Em Nome da Mãe - Coerente, versátil e necessário
- Caio César

- 29 de mai.
- 2 min de leitura
Atualizado: 25 de jun.
Em nome da mãe se apresenta como um espetáculo coerente, versátil e, sobretudo, necessário. A obra acompanha a jornada de Maria de Nazaré durante a gestação a partir de uma perspectiva feminina e humanizada, deslocando o foco da figura sagrada para a experiência concreta de uma jovem pobre e grávida inserida em uma sociedade patriarcal.

Ainda que traga uma personagem central do imaginário religioso, o espetáculo evita cair em uma abordagem ritualística ou devocional. A construção dramatúrgica, aliada às escolhas de cenografia e indumentária, produz um distanciamento crítico que enriquece a obra e amplia seu alcance, permitindo uma aproximação mais direta com o público contemporâneo.
A atriz e idealizadora Suzana Nascimento demonstra sólido domínio cênico ao sustentar sozinha a narrativa. Sua interpretação se constrói a partir de constantes alternâncias entre personagens, recurso que, em um primeiro momento, pode gerar certa confusão, especialmente pela rapidez das transições e pela necessidade de familiarização com os nomes e funções de cada figura em cena. No entanto, à medida que o espetáculo avança, essa dinâmica se organiza e passa a trabalhar como um elemento potente da encenação, contribuindo para a fluidez narrativa.
Outro destaque é o trabalho vocal da atriz, que evidencia preparo técnico e sensibilidade interpretativa. Nos momentos finais, marcados por vocalizações intensas e gritos, a cena atinge um nível de visceralidade que impacta diretamente o espectador, criando um estado de forte empatia com a personagem.
No campo da linguagem, o espetáculo tensiona convenções do teatro dramático ao incorporar uma relação direta e ativa com a plateia. O “pacto” estabelecido no início, ao explicitar que não se trata de uma peça religiosa, funciona como um dispositivo eficaz de mediação, reposicionando o espectador e abrindo espaço para uma recepção mais crítica e menos condicionada por expectativas prévias.
A cenografia se destaca pela inteligência na utilização dos objetos cênicos. Cada elemento é explorado de forma funcional e simbólica, evitando excessos e contribuindo para a construção de sentidos. A escolha de utilizar cuias de diferentes tamanhos para representar a evolução da gestação é particularmente potente, sintetizando visualmente o desenvolvimento da narrativa com simplicidade e inventividade.

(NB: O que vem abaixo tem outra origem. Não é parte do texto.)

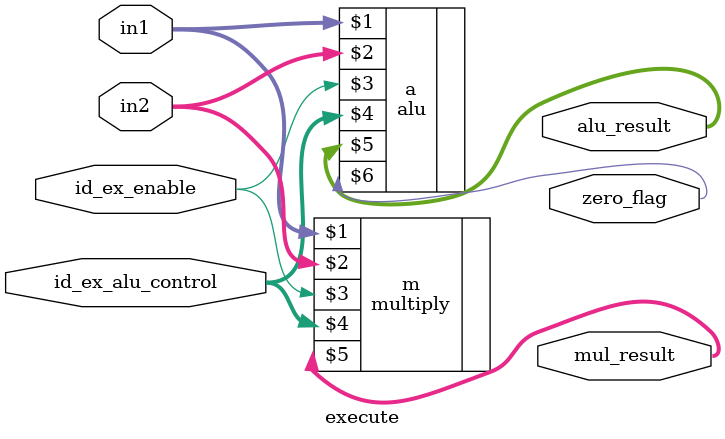
<source format=v>
`timescale 1ns / 1ps


module execute(input [31:0] in1,in2, 
input id_ex_enable,
input[3:0] id_ex_alu_control,

output  [31:0] alu_result,
output  [31:0] mul_result,
    output  zero_flag
    );
    
alu a (in1,in2,id_ex_enable,id_ex_alu_control,alu_result,zero_flag);
multiply m(in1,in2,id_ex_enable,id_ex_alu_control,mul_result);
endmodule




</source>
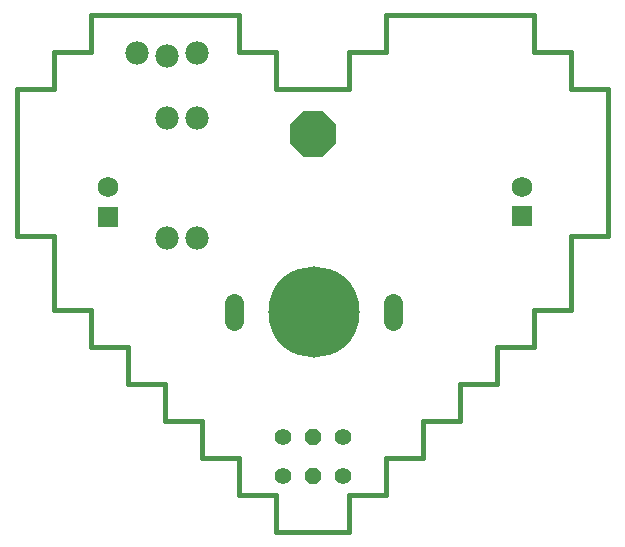
<source format=gts>
G75*
%MOIN*%
%OFA0B0*%
%FSLAX25Y25*%
%IPPOS*%
%LPD*%
%AMOC8*
5,1,8,0,0,1.08239X$1,22.5*
%
%ADD10C,0.01600*%
%ADD11C,0.06400*%
%ADD12C,0.30400*%
%ADD13R,0.06900X0.06900*%
%ADD14C,0.06900*%
%ADD15C,0.07800*%
%ADD16OC8,0.15400*%
%ADD17OC8,0.05600*%
%ADD18C,0.05600*%
D10*
X0087922Y0075619D02*
X0087922Y0087922D01*
X0075619Y0087922D01*
X0075619Y0100225D01*
X0063316Y0100225D01*
X0063316Y0124831D01*
X0051013Y0124831D01*
X0051013Y0174044D01*
X0063316Y0174044D01*
X0063316Y0186347D01*
X0075619Y0186347D01*
X0075619Y0198650D01*
X0124831Y0198650D01*
X0124831Y0186347D01*
X0137135Y0186347D01*
X0137135Y0174044D01*
X0161741Y0174044D01*
X0161741Y0186347D01*
X0174044Y0186347D01*
X0174044Y0198650D01*
X0223257Y0198650D01*
X0223257Y0186347D01*
X0235560Y0186347D01*
X0235560Y0174044D01*
X0247863Y0174044D01*
X0247863Y0124831D01*
X0235560Y0124831D01*
X0235560Y0100225D01*
X0223257Y0100225D01*
X0223257Y0087922D01*
X0210954Y0087922D01*
X0210954Y0075619D01*
X0198650Y0075619D01*
X0198650Y0063316D01*
X0186347Y0063316D01*
X0186347Y0051013D01*
X0174044Y0051013D01*
X0174044Y0038709D01*
X0161741Y0038709D01*
X0161741Y0026406D01*
X0137135Y0026406D01*
X0137135Y0038709D01*
X0124831Y0038709D01*
X0124831Y0051013D01*
X0112528Y0051013D01*
X0112528Y0063316D01*
X0100225Y0063316D01*
X0100225Y0075619D01*
X0087922Y0075619D01*
D11*
X0123322Y0096640D02*
X0123322Y0102640D01*
X0176322Y0102640D02*
X0176322Y0096640D01*
D12*
X0149822Y0099640D03*
D13*
X0081407Y0131260D03*
X0219339Y0131425D03*
D14*
X0219339Y0141424D03*
X0081407Y0141258D03*
D15*
X0101013Y0124103D03*
X0111013Y0124103D03*
X0111013Y0164103D03*
X0101013Y0164103D03*
X0101013Y0185080D03*
X0091013Y0186080D03*
X0111013Y0186080D03*
D16*
X0149538Y0158929D03*
D17*
X0149552Y0057876D03*
X0149552Y0044884D03*
D18*
X0139552Y0044884D03*
X0139552Y0057876D03*
X0159552Y0057876D03*
X0159552Y0044884D03*
M02*

</source>
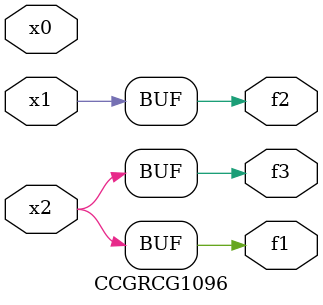
<source format=v>
module CCGRCG1096(
	input x0, x1, x2,
	output f1, f2, f3
);
	assign f1 = x2;
	assign f2 = x1;
	assign f3 = x2;
endmodule

</source>
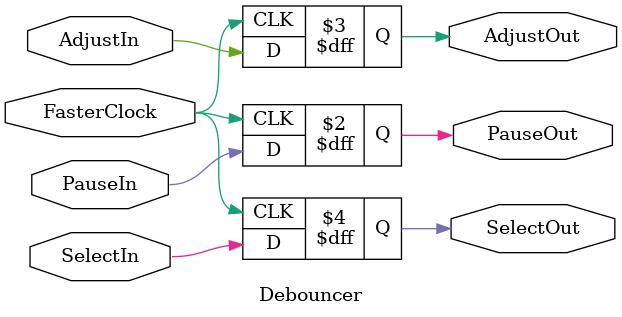
<source format=v>
`timescale 1ns / 1ps
module Debouncer(
    input FasterClock,
    input PauseIn,
    input AdjustIn,
    input SelectIn,
    output reg PauseOut,
    output reg AdjustOut,
    output reg SelectOut
    );

	always @ (posedge FasterClock)
	begin
		PauseOut = PauseIn;
		AdjustOut = AdjustIn;
		SelectOut = SelectIn;
	end

endmodule

</source>
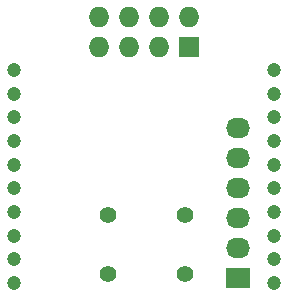
<source format=gbs>
G04 #@! TF.FileFunction,Soldermask,Bot*
%FSLAX46Y46*%
G04 Gerber Fmt 4.6, Leading zero omitted, Abs format (unit mm)*
G04 Created by KiCad (PCBNEW (2014-11-17 BZR 5289)-product) date Mon 26 Jan 2015 09:38:41 AM EST*
%MOMM*%
G01*
G04 APERTURE LIST*
%ADD10C,0.100000*%
%ADD11C,1.397000*%
%ADD12C,1.200000*%
%ADD13R,1.727200X1.727200*%
%ADD14O,1.727200X1.727200*%
%ADD15R,2.032000X1.727200*%
%ADD16O,2.032000X1.727200*%
G04 APERTURE END LIST*
D10*
D11*
X186750000Y-123750000D03*
X186750000Y-128750000D03*
X180250000Y-123750000D03*
X180250000Y-128750000D03*
D12*
X172250000Y-111500000D03*
X172250000Y-113500000D03*
X172250000Y-115500000D03*
X172250000Y-117500000D03*
X172250000Y-119500000D03*
X172250000Y-121500000D03*
X172250000Y-123500000D03*
X172250000Y-125500000D03*
X172250000Y-127500000D03*
X172250000Y-129500000D03*
X194250000Y-111500000D03*
X194250000Y-113500000D03*
X194250000Y-115500000D03*
X194250000Y-117500000D03*
X194250000Y-119500000D03*
X194250000Y-121500000D03*
X194250000Y-123500000D03*
X194250000Y-125500000D03*
X194250000Y-127500000D03*
X194250000Y-129500000D03*
D13*
X187060000Y-109520000D03*
D14*
X187060000Y-106980000D03*
X184520000Y-109520000D03*
X184520000Y-106980000D03*
X181980000Y-109520000D03*
X181980000Y-106980000D03*
X179440000Y-109520000D03*
X179440000Y-106980000D03*
D15*
X191250000Y-129100000D03*
D16*
X191250000Y-126560000D03*
X191250000Y-124020000D03*
X191250000Y-121480000D03*
X191250000Y-118940000D03*
X191250000Y-116400000D03*
M02*

</source>
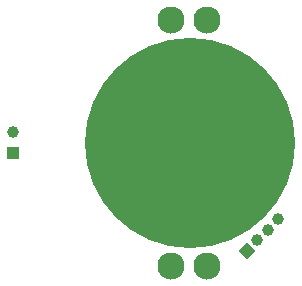
<source format=gbl>
G04 Layer_Physical_Order=2*
G04 Layer_Color=16711680*
%FSLAX25Y25*%
%MOIN*%
G70*
G01*
G75*
%ADD24C,0.09055*%
%ADD25C,0.03961*%
%ADD26R,0.03961X0.03959*%
G04:AMPARAMS|DCode=27|XSize=39.59mil|YSize=39.61mil|CornerRadius=0mil|HoleSize=0mil|Usage=FLASHONLY|Rotation=45.000|XOffset=0mil|YOffset=0mil|HoleType=Round|Shape=Rectangle|*
%AMROTATEDRECTD27*
4,1,4,0.00001,-0.02800,-0.02800,0.00001,-0.00001,0.02800,0.02800,-0.00001,0.00001,-0.02800,0.0*
%
%ADD27ROTATEDRECTD27*%

%ADD28C,0.02700*%
%ADD29C,0.70079*%
D24*
X-6299Y40945D02*
D03*
X5906D02*
D03*
X-6299Y-40945D02*
D03*
X5906D02*
D03*
D25*
X-58815Y3500D02*
D03*
X22535Y-32465D02*
D03*
X29607Y-25393D02*
D03*
X26071Y-28929D02*
D03*
D26*
X-58815Y-3500D02*
D03*
D27*
X19000Y-36000D02*
D03*
D28*
X-33000Y-500D02*
D03*
X-18000Y26500D02*
D03*
X28000Y7500D02*
D03*
X10000D02*
D03*
X-9500Y-9500D02*
D03*
D29*
X0Y0D02*
D03*
M02*

</source>
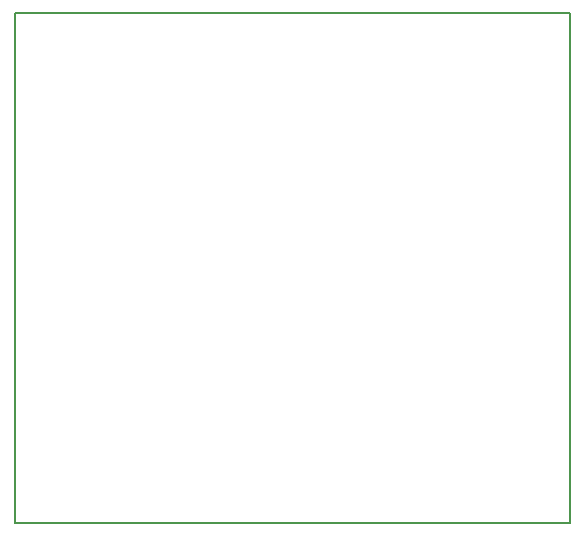
<source format=gbr>
G04 #@! TF.GenerationSoftware,KiCad,Pcbnew,no-vcs-found-895c0bb~58~ubuntu16.04.1*
G04 #@! TF.CreationDate,2017-07-11T17:07:46-04:00*
G04 #@! TF.ProjectId,alim,616C696D2E6B696361645F7063620000,rev?*
G04 #@! TF.SameCoordinates,Original
G04 #@! TF.FileFunction,Profile,NP*
%FSLAX46Y46*%
G04 Gerber Fmt 4.6, Leading zero omitted, Abs format (unit mm)*
G04 Created by KiCad (PCBNEW no-vcs-found-895c0bb~58~ubuntu16.04.1) date Tue Jul 11 17:07:46 2017*
%MOMM*%
%LPD*%
G01*
G04 APERTURE LIST*
%ADD10C,0.150000*%
G04 APERTURE END LIST*
D10*
X101854000Y-47498000D02*
X101600000Y-47498000D01*
X101854000Y-90678000D02*
X101600000Y-90678000D01*
X148590000Y-47498000D02*
X148590000Y-90678000D01*
X101854000Y-47498000D02*
X148590000Y-47498000D01*
X101600000Y-90678000D02*
X101600000Y-47498000D01*
X107188000Y-90678000D02*
X101854000Y-90678000D01*
X148590000Y-90678000D02*
X107188000Y-90678000D01*
M02*

</source>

A iluminação, combinada ao uso de fumaça, cria uma atmosfera envolvente que amplia a imersão do público. Em alguns momentos, a fumaça ultrapassa o limite do palco e invade a plateia, seja por características do espaço ou por decisão estética, reforçando a sensação de compartilhamento daquele ambiente e aproximando espectadores e cena.
Por outro lado, o uso de projeções em determinados trechos soa menos necessário diante da força dos demais elementos cênicos. Em um espetáculo que já se sustenta com tanta eficácia na presença da atriz e na materialidade dos objetos, esse recurso acaba parecendo pouco integrado ao conjunto.
De modo geral, Em nome da mãe se consolida como uma obra consistente e bem resolvida. Sua força está justamente na articulação entre atuação, direção, dramaturgia e escolhas cênicas, que, juntas, constroem uma experiência sensível, crítica e original. Trata-se de um espetáculo que não apenas revisita uma narrativa conhecida, mas a reinscreve sob novas perspectivas, reafirmando a potência do teatro como espaço de reinterpretação, formação de senso crítico e disputa de sentidos.